Copy out the records so that each line matches the original.

(DATA EXCERPTS begins)

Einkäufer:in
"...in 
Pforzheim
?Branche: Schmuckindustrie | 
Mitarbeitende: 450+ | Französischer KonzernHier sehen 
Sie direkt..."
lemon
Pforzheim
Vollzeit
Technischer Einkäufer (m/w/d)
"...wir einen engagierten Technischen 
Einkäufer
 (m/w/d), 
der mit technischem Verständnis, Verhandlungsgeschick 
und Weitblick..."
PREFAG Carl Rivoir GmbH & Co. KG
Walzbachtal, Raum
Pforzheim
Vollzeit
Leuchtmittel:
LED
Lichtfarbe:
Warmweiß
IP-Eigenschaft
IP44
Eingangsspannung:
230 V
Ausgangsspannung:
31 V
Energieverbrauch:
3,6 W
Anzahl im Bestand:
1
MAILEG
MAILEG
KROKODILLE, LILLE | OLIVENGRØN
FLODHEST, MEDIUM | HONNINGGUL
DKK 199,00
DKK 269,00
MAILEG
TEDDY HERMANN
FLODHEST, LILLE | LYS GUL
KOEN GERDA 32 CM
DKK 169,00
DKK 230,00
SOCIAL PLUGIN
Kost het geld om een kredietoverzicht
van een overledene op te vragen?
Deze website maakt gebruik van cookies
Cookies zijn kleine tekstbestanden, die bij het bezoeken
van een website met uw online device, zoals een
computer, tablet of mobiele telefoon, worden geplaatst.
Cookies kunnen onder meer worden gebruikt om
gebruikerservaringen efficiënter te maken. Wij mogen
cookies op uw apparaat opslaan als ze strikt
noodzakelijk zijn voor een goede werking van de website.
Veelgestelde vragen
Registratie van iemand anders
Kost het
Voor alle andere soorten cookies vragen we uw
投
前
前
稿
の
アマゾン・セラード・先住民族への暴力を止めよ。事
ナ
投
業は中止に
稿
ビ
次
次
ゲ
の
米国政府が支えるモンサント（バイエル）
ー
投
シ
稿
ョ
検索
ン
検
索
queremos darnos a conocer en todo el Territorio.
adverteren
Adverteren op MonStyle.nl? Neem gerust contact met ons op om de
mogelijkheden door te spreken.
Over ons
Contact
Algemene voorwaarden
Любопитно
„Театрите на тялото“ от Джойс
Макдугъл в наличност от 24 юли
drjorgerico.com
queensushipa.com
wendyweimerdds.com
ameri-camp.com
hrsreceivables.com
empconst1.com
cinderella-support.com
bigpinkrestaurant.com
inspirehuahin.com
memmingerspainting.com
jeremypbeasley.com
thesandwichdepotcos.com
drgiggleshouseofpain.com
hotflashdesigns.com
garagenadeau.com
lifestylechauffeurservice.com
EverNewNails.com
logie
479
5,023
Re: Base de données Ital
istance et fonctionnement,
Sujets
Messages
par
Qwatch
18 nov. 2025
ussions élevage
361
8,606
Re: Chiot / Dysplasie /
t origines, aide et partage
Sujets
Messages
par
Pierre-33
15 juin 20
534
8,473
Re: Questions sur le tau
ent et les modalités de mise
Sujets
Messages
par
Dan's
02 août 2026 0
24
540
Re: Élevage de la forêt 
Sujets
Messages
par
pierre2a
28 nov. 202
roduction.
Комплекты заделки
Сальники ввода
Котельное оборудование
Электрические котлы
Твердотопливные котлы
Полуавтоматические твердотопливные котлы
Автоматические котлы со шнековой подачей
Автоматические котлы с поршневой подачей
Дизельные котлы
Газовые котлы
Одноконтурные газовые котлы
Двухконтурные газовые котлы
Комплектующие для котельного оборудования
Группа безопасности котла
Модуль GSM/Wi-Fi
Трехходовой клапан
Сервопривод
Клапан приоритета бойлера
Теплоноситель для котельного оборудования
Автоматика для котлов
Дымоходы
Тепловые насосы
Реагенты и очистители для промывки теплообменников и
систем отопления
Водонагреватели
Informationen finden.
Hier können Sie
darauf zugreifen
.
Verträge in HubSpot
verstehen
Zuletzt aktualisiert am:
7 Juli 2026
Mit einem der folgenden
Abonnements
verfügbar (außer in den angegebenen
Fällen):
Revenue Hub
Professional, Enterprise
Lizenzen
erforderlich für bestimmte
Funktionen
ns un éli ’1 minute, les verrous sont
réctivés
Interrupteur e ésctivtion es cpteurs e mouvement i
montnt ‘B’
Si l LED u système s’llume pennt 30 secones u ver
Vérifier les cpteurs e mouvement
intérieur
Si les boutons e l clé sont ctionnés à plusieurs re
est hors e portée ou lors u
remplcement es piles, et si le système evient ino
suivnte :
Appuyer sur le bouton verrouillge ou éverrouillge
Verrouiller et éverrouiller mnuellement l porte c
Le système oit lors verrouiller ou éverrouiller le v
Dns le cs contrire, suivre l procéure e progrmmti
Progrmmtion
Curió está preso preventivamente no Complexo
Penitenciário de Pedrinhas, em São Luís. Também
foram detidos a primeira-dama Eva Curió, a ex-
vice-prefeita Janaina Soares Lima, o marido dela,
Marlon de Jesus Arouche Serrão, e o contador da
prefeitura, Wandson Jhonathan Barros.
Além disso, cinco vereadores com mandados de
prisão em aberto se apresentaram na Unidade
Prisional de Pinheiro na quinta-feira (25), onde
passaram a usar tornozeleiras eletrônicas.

(DATA EXCERPTS ends)

▶ [RESPONSE TO THE TASK]
Einkäufer:in
"...in 
Pforzheim
?Branche: Schmuckindustrie | 
Mitarbeitende: 450+ | Französischer KonzernHier sehen 
Sie direkt..."
lemon
Pforzheim
Vollzeit
Technischer Einkäufer (m/w/d)
"...wir einen engagierten Technischen 
Einkäufer
 (m/w/d), 
der mit technischem Verständnis, Verhandlungsgeschick 
und Weitblick..."
PREFAG Carl Rivoir GmbH & Co. KG
Walzbachtal, Raum
Pforzheim
Vollzeit
Leuchtmittel:
LED
Lichtfarbe:
Warmweiß
IP-Eigenschaft
IP44
Eingangsspannung:
230 V
Ausgangsspannung:
31 V
Energieverbrauch:
3,6 W
Anzahl im Bestand:
1
MAILEG
MAILEG
KROKODILLE, LILLE | OLIVENGRØN
FLODHEST, MEDIUM | HONNINGGUL
DKK 199,00
DKK 269,00
MAILEG
TEDDY HERMANN
FLODHEST, LILLE | LYS GUL
KOEN GERDA 32 CM
DKK 169,00
DKK 230,00
SOCIAL PLUGIN
Kost het geld om een kredietoverzicht
van een overledene op te vragen?
Deze website maakt gebruik van cookies
Cookies zijn kleine tekstbestanden, die bij het bezoeken
van een website met uw online device, zoals een
computer, tablet of mobiele telefoon, worden geplaatst.
Cookies kunnen onder meer worden gebruikt om
gebruikerservaringen efficiënter te maken. Wij mogen
cookies op uw apparaat opslaan als ze strikt
noodzakelijk zijn voor een goede werking van de website.
Veelgestelde vragen
Registratie van iemand anders
Kost het
Voor alle andere soorten cookies vragen we uw
投
前
前
稿
の
アマゾン・セラード・先住民族への暴力を止めよ。事
ナ
投
業は中止に
稿
ビ
次
次
ゲ
の
米国政府が支えるモンサント（バイエル）
ー
投
シ
稿
ョ
検索
ン
検
索
queremos darnos a conocer en todo el Territorio.
adverteren
Adverteren op MonStyle.nl? Neem gerust contact met ons op om de
mogelijkheden door te spreken.
Over ons
Contact
Algemene voorwaarden
Любопитно
„Театрите на тялото“ от Джойс
Макдугъл в наличност от 24 юли
drjorgerico.com
queensushipa.com
wendyweimerdds.com
ameri-camp.com
hrsreceivables.com
empconst1.com
cinderella-support.com
bigpinkrestaurant.com
inspirehuahin.com
memmingerspainting.com
jeremypbeasley.com
thesandwichdepotcos.com
drgiggleshouseofpain.com
hotflashdesigns.com
garagenadeau.com
lifestylechauffeurservice.com
EverNewNails.com
logie
479
5,023
Re: Base de données Ital
istance et fonctionnement,
Sujets
Messages
par
Qwatch
18 nov. 2025
ussions élevage
361
8,606
Re: Chiot / Dysplasie /
t origines, aide et partage
Sujets
Messages
par
Pierre-33
15 juin 20
534
8,473
Re: Questions sur le tau
ent et les modalités de mise
Sujets
Messages
par
Dan's
02 août 2026 0
24
540
Re: Élevage de la forêt 
Sujets
Messages
par
pierre2a
28 nov. 202
roduction.
Комплекты заделки
Сальники ввода
Котельное оборудование
Электрические котлы
Твердотопливные котлы
Полуавтоматические твердотопливные котлы
Автоматические котлы со шнековой подачей
Автоматические котлы с поршневой подачей
Дизельные котлы
Газовые котлы
Одноконтурные газовые котлы
Двухконтурные газовые котлы
Комплектующие для котельного оборудования
Группа безопасности котла
Модуль GSM/Wi-Fi
Трехходовой клапан
Сервопривод
Клапан приоритета бойлера
Теплоноситель для котельного оборудования
Автоматика для котлов
Дымоходы
Тепловые насосы
Реагенты и очистители для промывки теплообменников и
систем отопления
Водонагреватели
Informationen finden.
Hier können Sie
darauf zugreifen
.
Verträge in HubSpot
verstehen
Zuletzt aktualisiert am:
7 Juli 2026
Mit einem der folgenden
Abonnements
verfügbar (außer in den angegebenen
Fällen):
Revenue Hub
Professional, Enterprise
Lizenzen
erforderlich für bestimmte
Funktionen
ns un éli ’1 minute, les verrous sont
réctivés
Interrupteur e ésctivtion es cpteurs e mouvement i
montnt ‘B’
Si l LED u système s’llume pennt 30 secones u ver
Vérifier les cpteurs e mouvement
intérieur
Si les boutons e l clé sont ctionnés à plusieurs re
est hors e portée ou lors u
remplcement es piles, et si le système evient ino
suivnte :
Appuyer sur le bouton verrouillge ou éverrouillge
Verrouiller et éverrouiller mnuellement l porte c
Le système oit lors verrouiller ou éverrouiller le v
Dns le cs contrire, suivre l procéure e progrmmti
Progrmmtion
Curió está preso preventivamente no Complexo
Penitenciário de Pedrinhas, em São Luís. Também
foram detidos a primeira-dama Eva Curió, a ex-
vice-prefeita Janaina Soares Lima, o marido dela,
Marlon de Jesus Arouche Serrão, e o contador da
prefeitura, Wandson Jhonathan Barros.
Além disso, cinco vereadores com mandados de
prisão em aberto se apresentaram na Unidade
Prisional de Pinheiro na quinta-feira (25), onde
passaram a usar tornozeleiras eletrônicas.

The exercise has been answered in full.